Unsere Familiengeschichten dagegen gehören zu den spannenden Schauermärchen, die immer und immer wieder gehört werden wollen. Dass das Trauma und das Leid dahinter echt sind, dass es dabei um das Leben von echten Menschen, von meinen Angehörigen, um IHRE Geschichten geht, bleibt unbegriffen. Es scheint als verstünden linke Schicksalsvoyeurist_innen einfach nicht den Unterschied zwischen grimmschen Märchen und jüdischen Familienbiographien. Die Lebensgeschichte meiner Familienmitglieder ist keine Phönix-Dokumantation, sie ist kein Konsumgut, sie dient nicht zur Eurer Unterhaltung und sollte nichts sein, wonach ihr selbstverständlich einfach mal fragt. Es sind keine Geschichten, die mit „Es war einmal“ beginnen und Euch eine schaurig-süße Gänsehaut verpassen. Sie sind der Grund, warum Generationen von uns Alpträume haben und schreiend aufwachen, warum unsere Familien von Tod und Zerstörung geprägt sind. And guess what, die Wahrscheinlichkeit ist groß, dass Eure Familien etwas damit zu tun hatten. Ich bin kein Unterhaltungsprogramm und Eure Familiengeschichte keine Privatsache.
Ich habe lange nicht verstanden, dass es nicht meine Pflicht ist diese Infos selbstverständlich zu verteilen, dass das Leute nicht zwingend was angeht, nur weil sie es wissen wollen, dass ich der Anspruchshaltung nicht gerecht werden muss, dass mein Familienleben privat sein darf. Ich möchte kein Teil dieses Gedenktheaters mehr sein. Und ginge es um eine ernstgemeinste Auseinandersetzung bräuchtet ihr meine Familiengeschichte ohnehin nicht.
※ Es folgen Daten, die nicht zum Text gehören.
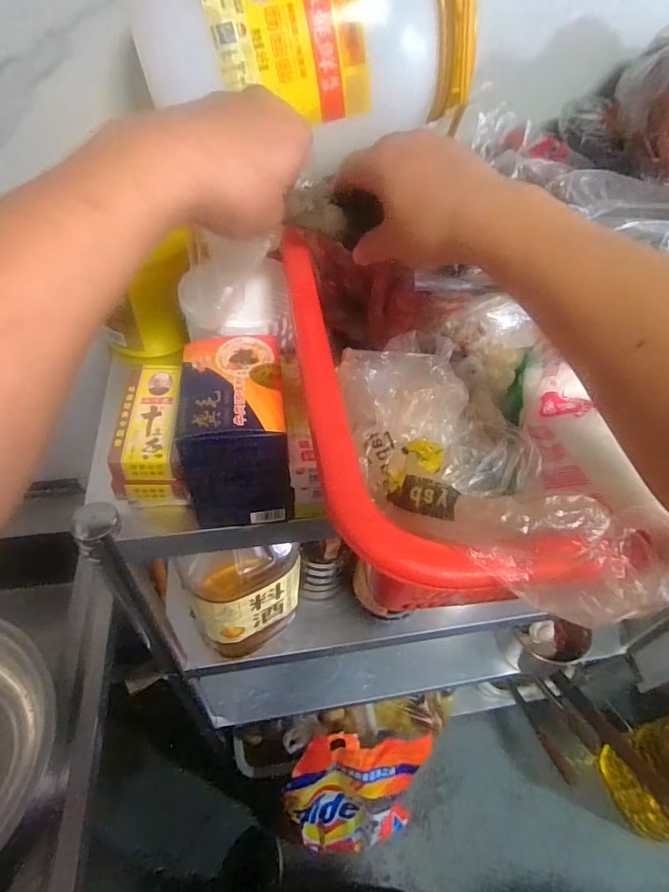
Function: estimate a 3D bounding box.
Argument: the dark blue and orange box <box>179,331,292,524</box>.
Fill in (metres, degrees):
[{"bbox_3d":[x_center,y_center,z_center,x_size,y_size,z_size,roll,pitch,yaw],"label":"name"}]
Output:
[{"bbox_3d":[-0.082,-0.011,0.414,0.081,0.114,0.113,-2,50,-9],"label":"dark blue and orange box"}]

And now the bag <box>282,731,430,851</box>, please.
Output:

Also für die Zukunft wird die Geschichte des Überlebens meiner Familie nun folgendermaßen lauten und ich weiß ihr werdet es hassen:
Sie sind 19hundert-das-geht-Euch-nichts-an nach das-geht-Euch-nichts-an um dann nach das-geht-Euch-nichts-an zu gehen
19hundert-das-geht-Euch-nichts-an ist dann mein das-geht-Euch-nichts-an nach es-geht-euch-nichts-an…
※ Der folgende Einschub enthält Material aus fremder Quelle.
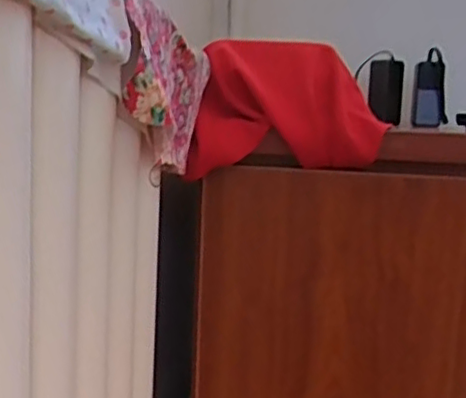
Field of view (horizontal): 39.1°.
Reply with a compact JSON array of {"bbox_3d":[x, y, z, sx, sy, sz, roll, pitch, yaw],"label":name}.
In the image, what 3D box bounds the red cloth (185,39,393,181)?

Und weil manche von ihnen nicht von Euren Verwandten ermordet wurden, leben sie noch heute. Ende.
 

  • wc = weiß und christlich sozialisiert

2 Gedanken zu „Die Geschichten unserer Familien

  1. Ich muss sagen, ich (Jüdin) mache das mittlerweile; Leute fragen: Und, was hat Ihre Familie im Krieg gemacht? Schockierenderweise haben viele da große Wissenslücken, manche sagen, sie haben nachgeforscht, konnten aber nichts finden, manche erzählen von den Täter_innen in ihrer Familie und es folgt ein hilfloses, ratloses Schweigen. Es gab noch nie ungute Reaktionen, aber ich frage meistens auch Leute, die eh nett sind. Umgekehrt frage ich auch Jüdinnen_Juden, ob ich sie lang oder kurz kenne, wie ihre Familien überlebt haben – meistens aus dem wunderstaundenden, kraftfreudigen Gefühl heraus „Wie zum Geier haben die das Unglaubliche geschafft und überlebt, sodass wir uns jetzt unterhalten können?“.